If u want to keep track of which weight belongs to which data point then u don’t need to shuffle ur dataset.

As I said I am already training one dataset (Xi, Yi) at a time, saving the parameters Pi, re-initializing, and doing it again for (Xi+1, Yi+1) and so on.

My question was, since it’s the same model and loss function and optimizer each time, is there an efficient way for me to train on these different datasets at the same time, like I train on multiple examples within one dataset at the same time via mini batches.
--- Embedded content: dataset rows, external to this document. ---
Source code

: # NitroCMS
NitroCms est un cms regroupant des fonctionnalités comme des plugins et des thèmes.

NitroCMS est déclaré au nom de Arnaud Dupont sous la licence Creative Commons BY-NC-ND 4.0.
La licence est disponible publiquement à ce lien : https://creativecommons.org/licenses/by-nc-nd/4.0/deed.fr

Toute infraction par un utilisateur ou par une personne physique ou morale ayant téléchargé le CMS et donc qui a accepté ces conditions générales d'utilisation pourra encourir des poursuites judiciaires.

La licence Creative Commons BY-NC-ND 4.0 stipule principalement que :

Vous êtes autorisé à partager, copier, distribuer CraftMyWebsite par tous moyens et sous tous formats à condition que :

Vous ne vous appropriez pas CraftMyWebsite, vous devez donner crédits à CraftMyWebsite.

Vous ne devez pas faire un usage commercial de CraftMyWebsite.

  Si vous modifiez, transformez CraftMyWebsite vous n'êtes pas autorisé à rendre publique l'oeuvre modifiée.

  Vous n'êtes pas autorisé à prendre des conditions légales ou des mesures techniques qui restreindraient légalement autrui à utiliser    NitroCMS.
Except, instead of averaging the gradients like a minibatch, I want to keep multiple sets of parameters Pi, one for each dataset (Xi, Yi), and only update Pi with the gradients associated with the examples in the minibatch that come from (Xi, Yi).

Hmmm🤔
If u are looking for a more efficient way to do this well… , but I mean u can try out what i said in my previous answer coz that’ll also save and update parameters Pi for (xi, yi) and Pi+1 for (xi+1, yi+1) and so on.

What I can suggest u do to make things faster:
Use the garbage collector to empty redundant variables

Share the work amongst different gpus (but u said u have only 1 so u should consider cloud service)

Prototype the implementation in python and do the main implementation in C++ then u can run inference in python

you can keep a copy of your model’s weights and optimizer’s weights for each of your datasets and alternatively switch back and forth between these two sets of weights as you train on your two separate datasets.
But this is a confusing way to train…

With one GPU, if your script uses <50% of GPU memory, your best bet to increase GPU utilization is launching multiple scripts (processes).

In-process parallelization, using multiple cuda streams with replicated model modules may work but it is hard to write this correctly (in a nutshell, you must avoid blocking cuda operations [like copy() and item()], or use python threads)

And there is no way to do a tensor level parallelization on multiple input+parameter sets.